Another grad student was in my office one day and said "wow, if I knew emacs as well as you I'd be twice as productive!" I really think knowing these "mundane" things has a profound effect on someone's ability to think and work. You really cannot call someone a C programmer who doesn't know how to use the preprocessor to expand macros or gdb to step through code or make to organize their build process, or at least RCS to manage versioning. And yet the programming classes teach this scheme bull-shit instead and I have never seen one yet teach a debugger. We could at least write this stuff down.
But there is an even greater importance. Logging on one day, I saw "Everything should be done top-down, except the first time." The only problem is, that in the world of software, most of the time we are doing things for the first time. Yet everything taught in classes is top-down; there is no respect given really to just "hacking".
In Soto Zen Buddhism top-down is called "light" and bottom-up is called "dark". To paraphrase Shunryu Suzuki, sometimes you study the texts of great masters and sometimes you just sit and let it all get mixed together in your belly in the dark.
Darkness is a word for merging upper and lower.
Light is an expression for distinguishing pure and defiled....Right in light there is darkness,
but don't confront it as darkness.Right in darkness there is light,
but don't see it as light.
There is also an engineering saying "First imitate, then innovate", which is another way to put it. You don't just learn from ideas, you also learn in a way you know not how it works. When I was a kid I would think "I can't have kids, how would I teach them to talk!" But they just learn how to talk if you talk to them and play with them.
True innovation doesn't come top-down from the theory. It comes just from being intimate with reality and paying attention. In Zen and The Art of Motorcycle Maintenance, Pirsig talks about debugging a motorcycle. He says something like when all else fails, you just sit there; the answer is just waiting for you to be quiet enough so that it can come up and whisper in your ear.
Most of what people seem to be doing is just repeating each other's old ideas. I had to explain one very simple idea to a hardware professor three times in a row before he heard it; I could *see* his mind snapping back repeatedly to the way "everyone knows" you are supposed to think about that problem. It turns out, no one seems to have ever thought of it my way. I thought of it because I just didn't know enough about hardware. As Suzuki says in Zen Mind, Beginner's Mind:
In the mind of the beginner there are many possibilities. In the mind of the expert there are few.
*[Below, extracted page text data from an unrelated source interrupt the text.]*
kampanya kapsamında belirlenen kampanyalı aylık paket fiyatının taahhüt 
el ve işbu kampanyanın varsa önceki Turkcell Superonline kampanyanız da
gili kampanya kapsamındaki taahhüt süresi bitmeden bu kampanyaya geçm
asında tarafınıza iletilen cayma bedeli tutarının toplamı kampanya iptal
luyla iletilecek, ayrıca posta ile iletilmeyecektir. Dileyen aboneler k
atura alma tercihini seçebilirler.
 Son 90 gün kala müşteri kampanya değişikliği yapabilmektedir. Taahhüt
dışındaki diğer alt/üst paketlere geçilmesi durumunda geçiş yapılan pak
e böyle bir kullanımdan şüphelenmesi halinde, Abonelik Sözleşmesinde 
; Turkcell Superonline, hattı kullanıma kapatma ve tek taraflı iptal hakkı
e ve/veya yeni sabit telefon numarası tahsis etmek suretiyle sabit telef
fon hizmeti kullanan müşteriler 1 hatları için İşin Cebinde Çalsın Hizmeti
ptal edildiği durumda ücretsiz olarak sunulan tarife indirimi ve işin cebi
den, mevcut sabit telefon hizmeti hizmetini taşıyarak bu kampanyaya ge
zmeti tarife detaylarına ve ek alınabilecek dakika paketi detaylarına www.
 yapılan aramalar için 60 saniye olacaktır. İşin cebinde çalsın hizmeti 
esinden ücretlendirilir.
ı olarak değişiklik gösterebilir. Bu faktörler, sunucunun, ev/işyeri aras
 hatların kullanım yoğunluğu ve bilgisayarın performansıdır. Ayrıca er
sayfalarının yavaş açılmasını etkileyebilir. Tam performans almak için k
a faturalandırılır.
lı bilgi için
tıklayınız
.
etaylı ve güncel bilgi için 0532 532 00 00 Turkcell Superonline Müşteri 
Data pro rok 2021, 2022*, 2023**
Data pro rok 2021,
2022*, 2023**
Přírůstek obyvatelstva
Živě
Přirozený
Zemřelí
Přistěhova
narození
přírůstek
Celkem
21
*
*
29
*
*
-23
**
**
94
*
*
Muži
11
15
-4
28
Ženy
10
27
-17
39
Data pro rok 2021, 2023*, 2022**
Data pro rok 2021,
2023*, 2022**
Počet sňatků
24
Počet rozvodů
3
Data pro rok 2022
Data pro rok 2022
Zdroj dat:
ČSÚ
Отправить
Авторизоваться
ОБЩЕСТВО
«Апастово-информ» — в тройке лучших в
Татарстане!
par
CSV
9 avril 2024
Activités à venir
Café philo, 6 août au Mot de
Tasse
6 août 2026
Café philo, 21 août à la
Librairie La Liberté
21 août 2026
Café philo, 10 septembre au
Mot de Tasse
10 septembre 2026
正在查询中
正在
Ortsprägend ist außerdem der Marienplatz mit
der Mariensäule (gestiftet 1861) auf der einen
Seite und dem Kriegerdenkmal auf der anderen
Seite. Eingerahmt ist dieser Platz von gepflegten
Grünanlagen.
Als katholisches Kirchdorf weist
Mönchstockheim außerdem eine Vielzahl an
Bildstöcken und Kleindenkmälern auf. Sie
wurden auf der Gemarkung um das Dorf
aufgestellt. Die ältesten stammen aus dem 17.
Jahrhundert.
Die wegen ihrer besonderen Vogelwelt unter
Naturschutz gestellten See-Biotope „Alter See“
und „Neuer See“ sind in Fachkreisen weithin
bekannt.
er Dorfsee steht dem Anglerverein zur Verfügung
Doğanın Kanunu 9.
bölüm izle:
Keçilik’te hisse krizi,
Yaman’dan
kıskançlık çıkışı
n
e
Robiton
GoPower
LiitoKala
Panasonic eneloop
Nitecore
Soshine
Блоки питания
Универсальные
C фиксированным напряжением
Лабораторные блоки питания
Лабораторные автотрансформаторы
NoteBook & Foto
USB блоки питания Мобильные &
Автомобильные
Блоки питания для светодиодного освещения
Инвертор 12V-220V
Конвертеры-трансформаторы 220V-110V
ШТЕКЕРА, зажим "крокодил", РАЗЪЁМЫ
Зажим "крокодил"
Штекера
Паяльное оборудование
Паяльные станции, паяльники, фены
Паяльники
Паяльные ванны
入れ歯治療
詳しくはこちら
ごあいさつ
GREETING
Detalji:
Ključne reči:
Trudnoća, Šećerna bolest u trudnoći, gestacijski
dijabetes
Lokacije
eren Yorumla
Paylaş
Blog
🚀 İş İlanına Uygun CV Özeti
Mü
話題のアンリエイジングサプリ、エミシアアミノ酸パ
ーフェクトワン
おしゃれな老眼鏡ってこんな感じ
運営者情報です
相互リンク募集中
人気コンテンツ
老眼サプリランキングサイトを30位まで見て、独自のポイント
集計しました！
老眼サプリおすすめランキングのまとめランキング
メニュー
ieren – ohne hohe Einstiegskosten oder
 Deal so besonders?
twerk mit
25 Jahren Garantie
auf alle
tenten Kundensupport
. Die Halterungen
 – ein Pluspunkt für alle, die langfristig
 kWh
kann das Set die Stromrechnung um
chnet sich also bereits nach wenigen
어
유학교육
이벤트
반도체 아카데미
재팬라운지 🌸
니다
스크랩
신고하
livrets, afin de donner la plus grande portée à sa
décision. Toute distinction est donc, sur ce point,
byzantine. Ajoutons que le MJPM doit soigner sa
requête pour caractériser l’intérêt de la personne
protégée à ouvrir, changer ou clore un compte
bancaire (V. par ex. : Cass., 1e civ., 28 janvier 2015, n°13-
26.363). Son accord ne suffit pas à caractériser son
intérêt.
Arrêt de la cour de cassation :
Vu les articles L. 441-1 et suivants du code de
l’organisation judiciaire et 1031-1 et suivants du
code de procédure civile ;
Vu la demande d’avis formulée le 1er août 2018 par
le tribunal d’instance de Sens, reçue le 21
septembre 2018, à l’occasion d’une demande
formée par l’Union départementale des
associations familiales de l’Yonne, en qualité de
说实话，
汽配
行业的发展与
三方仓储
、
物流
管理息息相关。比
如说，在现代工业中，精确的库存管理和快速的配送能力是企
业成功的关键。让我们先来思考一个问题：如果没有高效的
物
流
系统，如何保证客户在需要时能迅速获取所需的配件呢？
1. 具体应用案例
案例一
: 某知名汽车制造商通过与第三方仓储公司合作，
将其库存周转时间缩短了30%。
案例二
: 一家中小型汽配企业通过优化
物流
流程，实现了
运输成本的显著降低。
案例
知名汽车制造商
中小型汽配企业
Now we can't all be wholly ignorant of how computers work and expect to make progress. However, we can gain an intimacy of computers by really knowing how they work by playing with all the intimate details, rather than from just indulging in the fantasies that "The Theory is the Real Thing". There is the conference called "Foundations of Computer Science". You should see it! Its all math! The Foundation of Computer Science isn't math, it's silicon!